Firms in the top half of the Benchmark performed better than lower tier wealth management firms in terms of net new money, assets under management, income and pre-tax profit growth.

However, large firms had higher expenses linked to increasing levels of global regulation and expansion into new markets. For these firms, expansion is a double-edged sword fuelling growth on the one hand but also increasing expenditure and exposing firms to the growing complexity of international regulation.

Wealth managers that lack global reach also faced difficult operating conditions. Their net new money flows more than halved and margin pressure reduced overall levels of income. Many of these firms responded with cuts in order to maintain their profitability. The smaller Swiss private banks were particularly prone to these challenges. They face the additional pressure of heightened global scrutiny on tax issues.
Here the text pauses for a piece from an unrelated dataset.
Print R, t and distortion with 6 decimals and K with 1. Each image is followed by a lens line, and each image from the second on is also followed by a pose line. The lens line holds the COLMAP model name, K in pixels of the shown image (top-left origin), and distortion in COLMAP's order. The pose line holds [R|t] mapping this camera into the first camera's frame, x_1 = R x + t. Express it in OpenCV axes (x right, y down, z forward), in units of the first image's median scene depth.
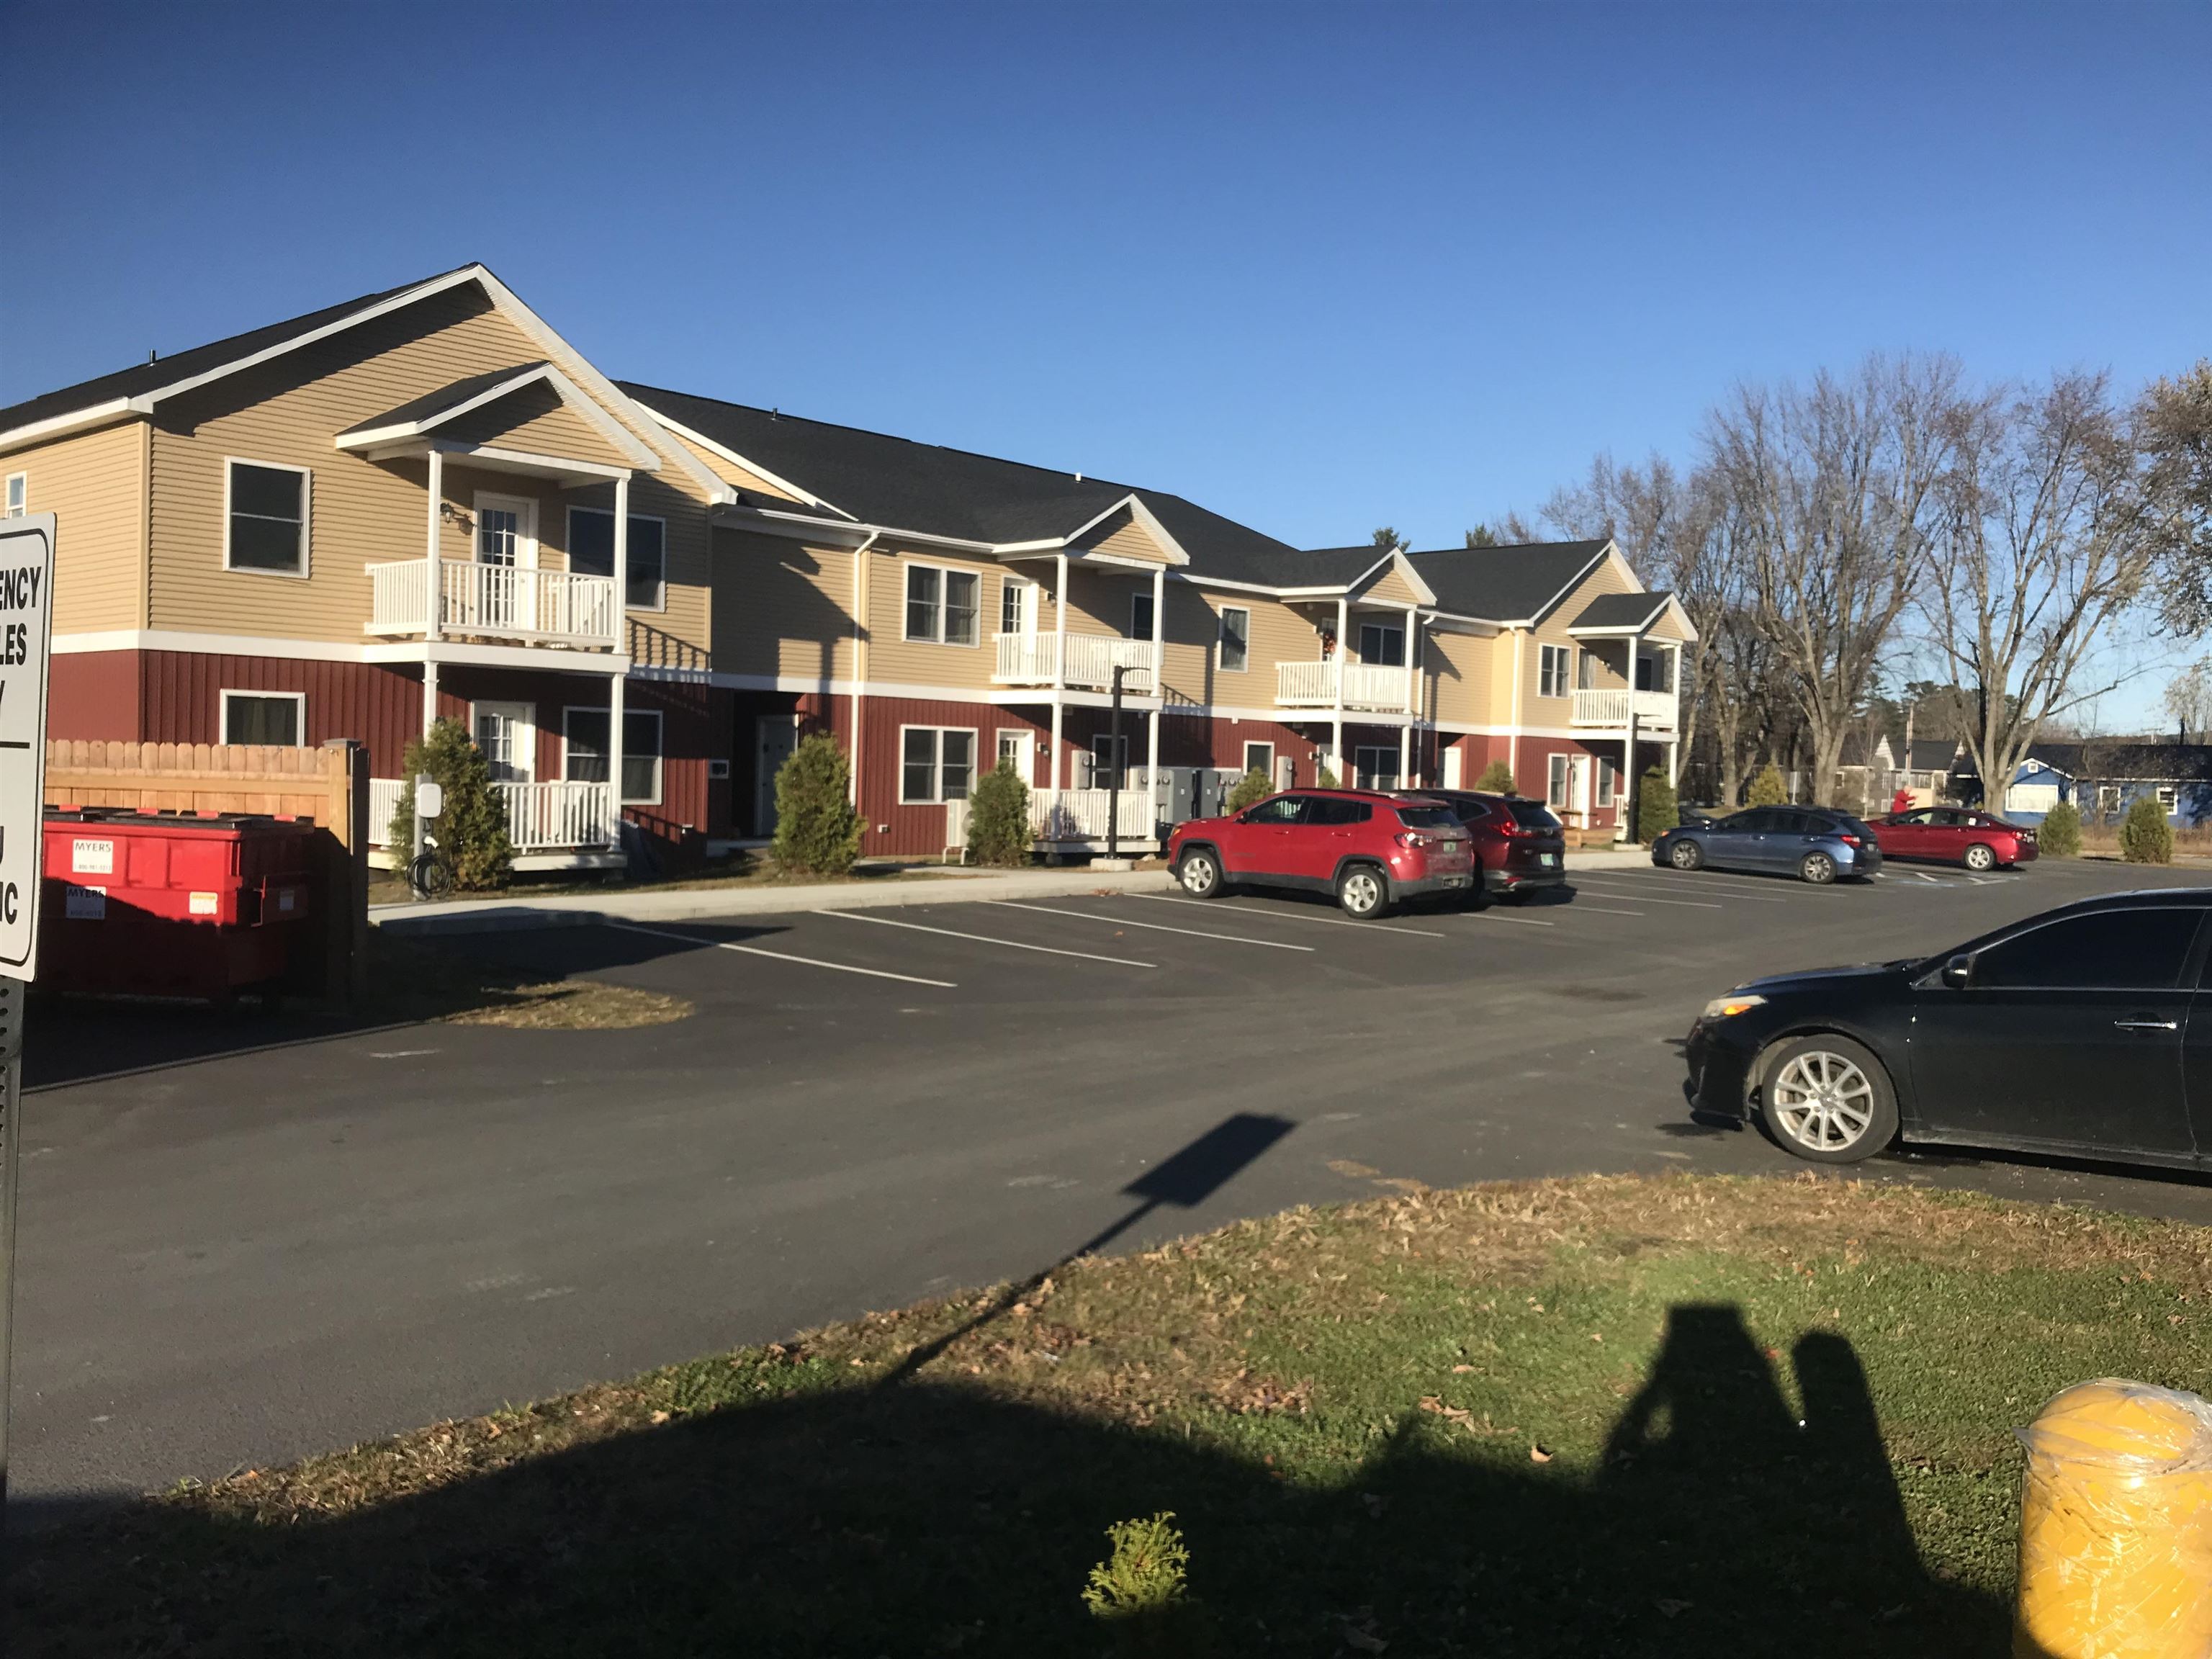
lens RADIAL K [[1808.4, 0, 1106.0], [0, 1808.4, 829.5], [0, 0, 1]] dist [0.037444, -0.010567]
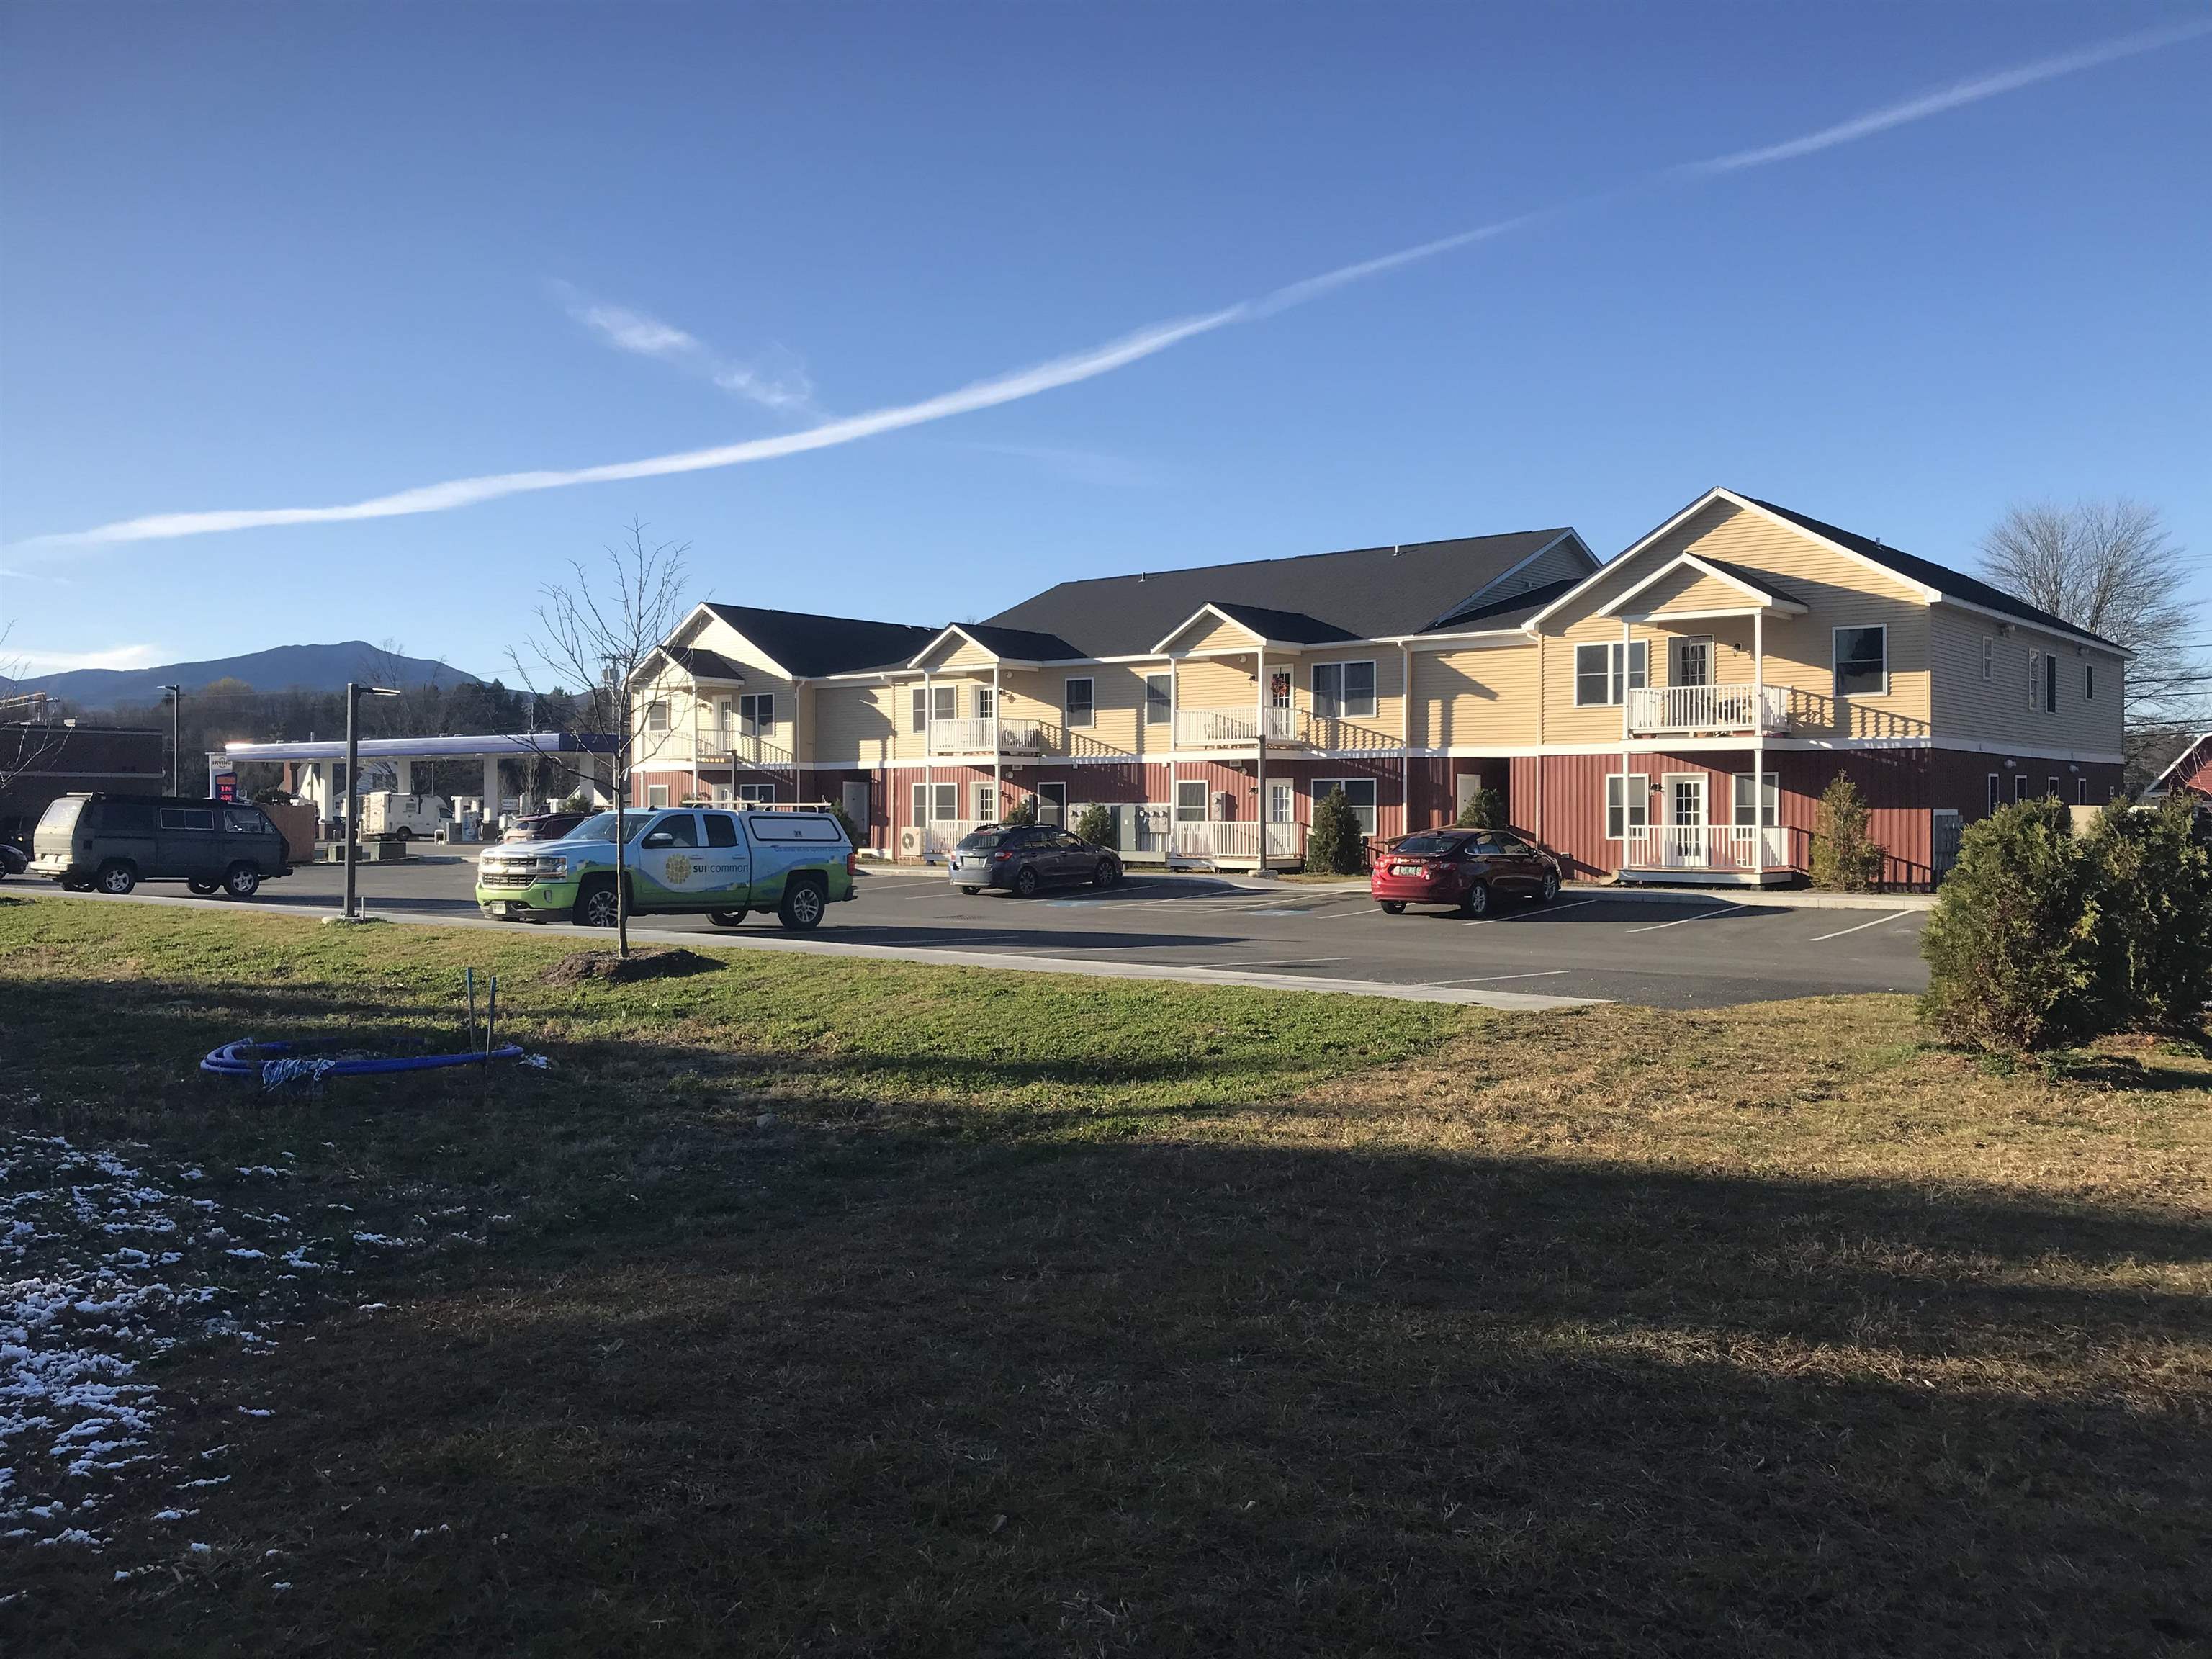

In spite of their different challenges, large and small wealth management firms navigated the complex economic and regulatory environment successfully, reporting solid growth in profitability. This suggests wealth managers are adapting to the structural changes taking places in the financial services industry and the rapidly evolving economic and market conditions.

These are the main findings of The Scorpio Partnership Private Banking Benchmark 2012, which is an annual assessment of the efficiency and effectiveness of wealth management as a business model servicing high net worth clients. This year’s analysis of the industry’s key performance indicators covers 201 wealth management entities around the world.

“Since the financial crisis began in 2008, the operating environment has been changing rapidly for wealth managers. This year’s analysis shows some firms are reacting better than others to the new reality of changing economic patterns and extensive compliance,” says Sebastian Dovey, managing partner at Scorpio Partnership.

The report finds assets under management for the sector as a whole held level. The average percentage change was up 0.61 per cent versus the previous year. This marks a solid result given the onslaught of the Eurozone crisis, US deficit problems and sluggish growth in Asia in the latter half of the year.